If Only You Could See the Pianos
Much has been written about the odd brain phenomenon known as synesthesia; more so in the recent years, due to its becoming more widely accepted and recognized by science. For those of you still unfamiliar with it, it is basically a peculiar anomaly of the human brain that forces two or more senses to be “combined” in some manner or another… thereby creating odd alterations of experience such as “tasting” colors and shapes or “seeing” music as colors, textures and patterns in the mind when it is played. Since as far back as I can remember, I have been rather pleasantly familiar with the latter kind.

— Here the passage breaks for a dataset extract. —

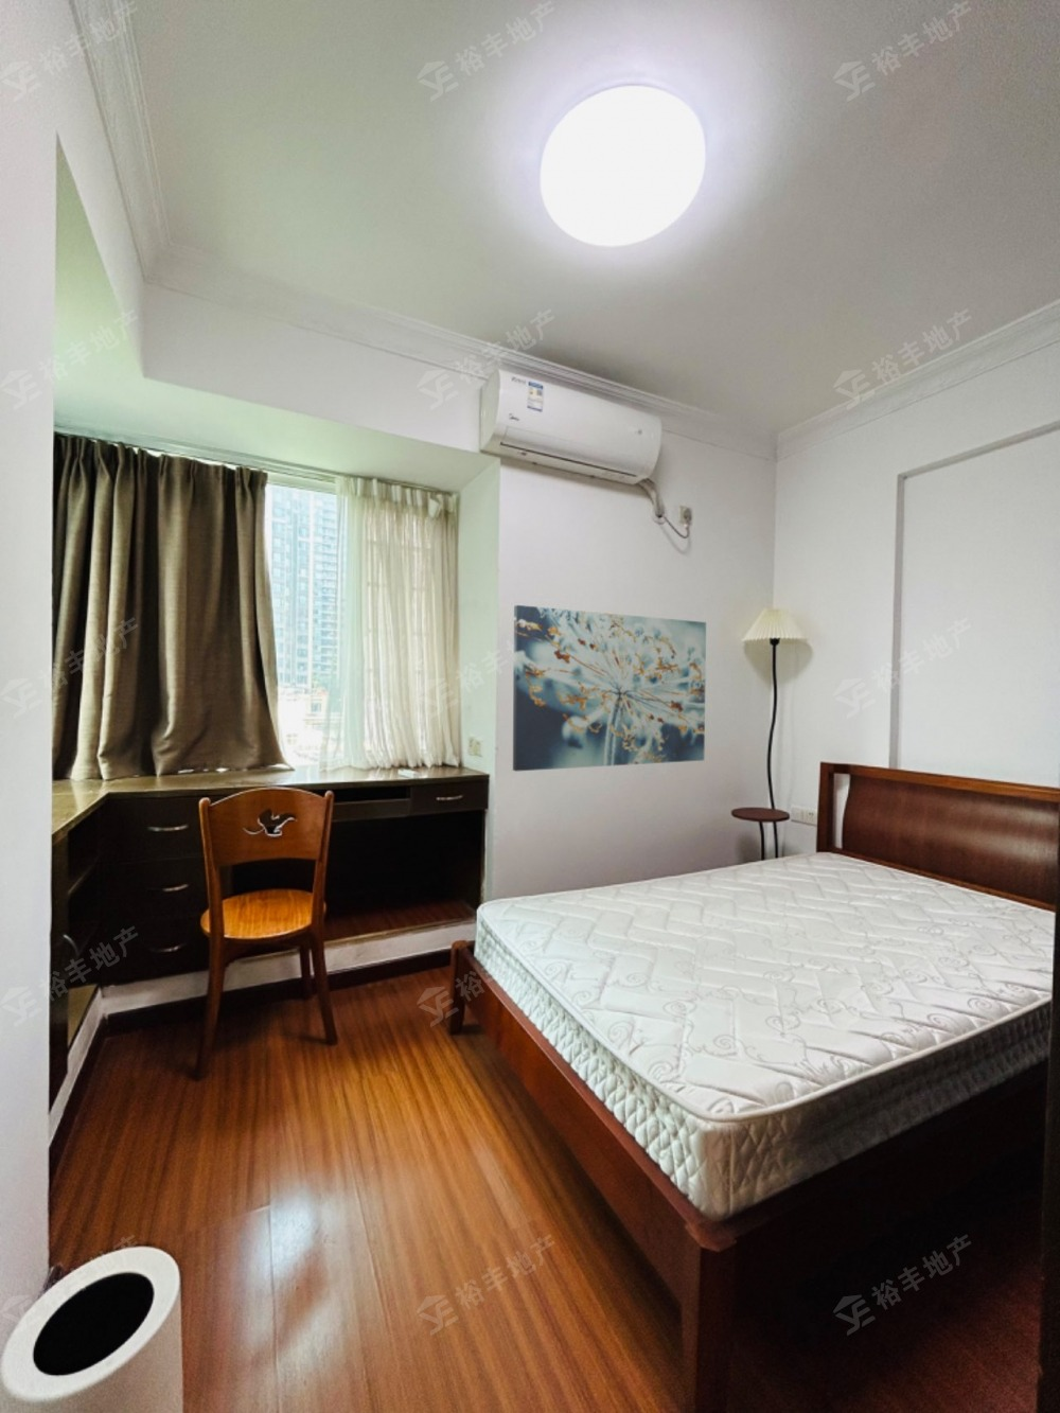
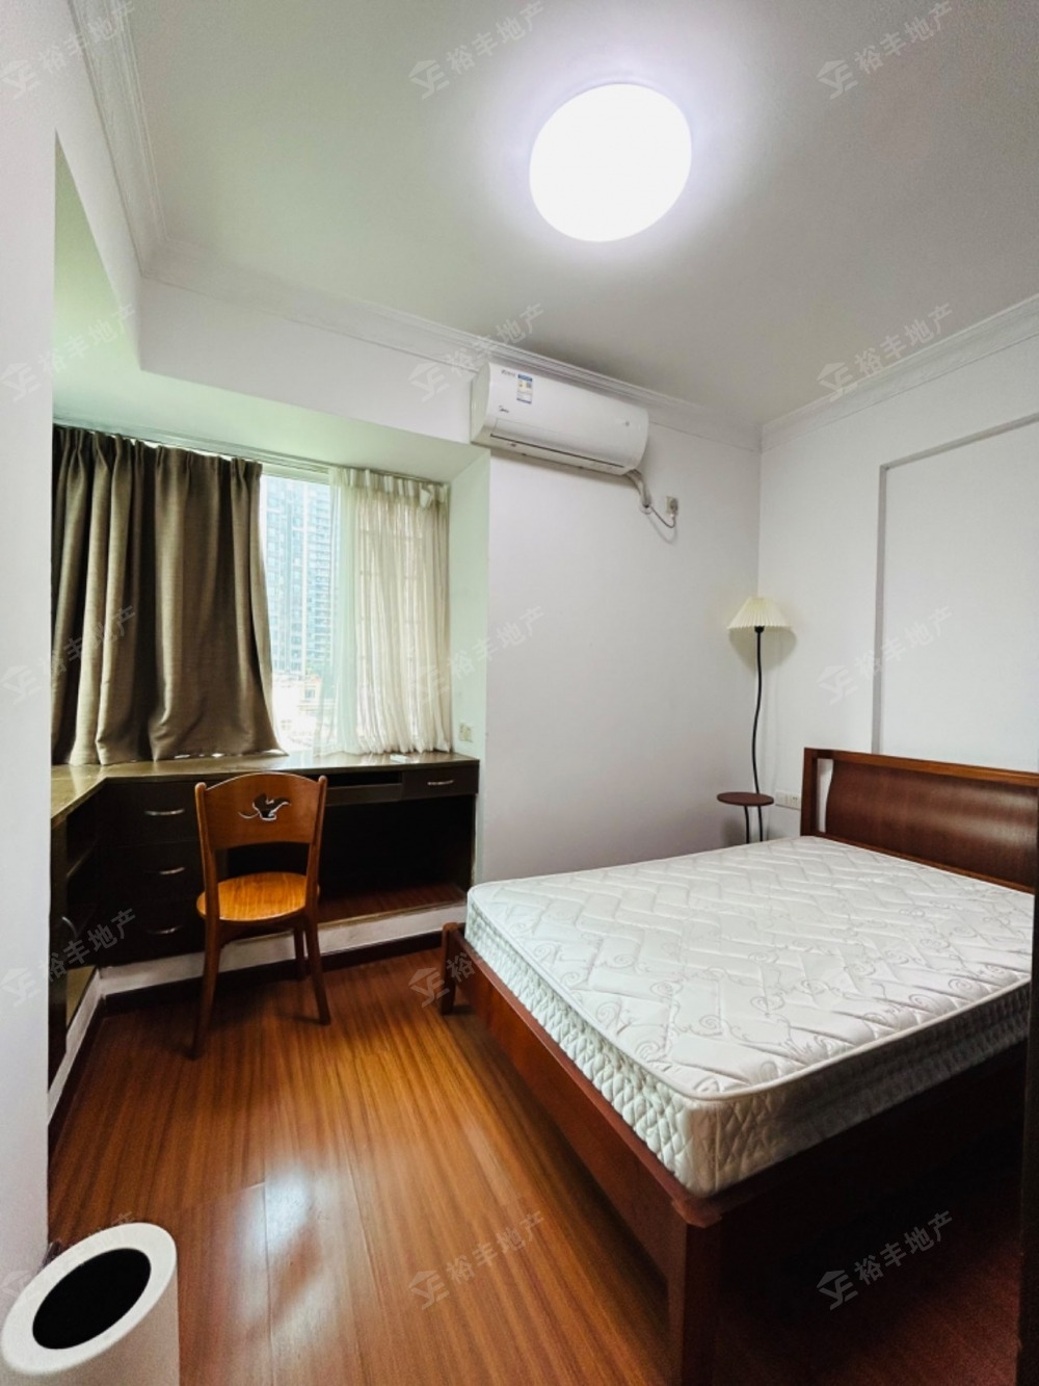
- wall art [512,605,707,773]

As an artist or writer of any sort, it is often quite frustrating to visualize and conceive things that don’t fare as well on paper or in some other tangible form of art… the plight of the synesthete is certainly no exception. Electronic music, especially – while often appearing as dissonant and repetitious noise to the untrained ear – is particularly appealing to me, because instead of mentally picturing people playing instruments I visualize perpetual, rhythmic patterns of texture and color. Distorted sounds are serrated, metallic or even a bit “fuzzy” around the edges, while strings and pads in the background have a murky, auroral effect that smoothly fades in and out of view. Even reverberation and echoes leave some kind of visual imprint on my imagination…a sort of ghostly after-image, appropriately.
If only I could show you what piano sounds “look” like… sharp, tinkling suggestions of crystal, glinting like falling, angular rain in shades of eerie, pinkish-red sunset.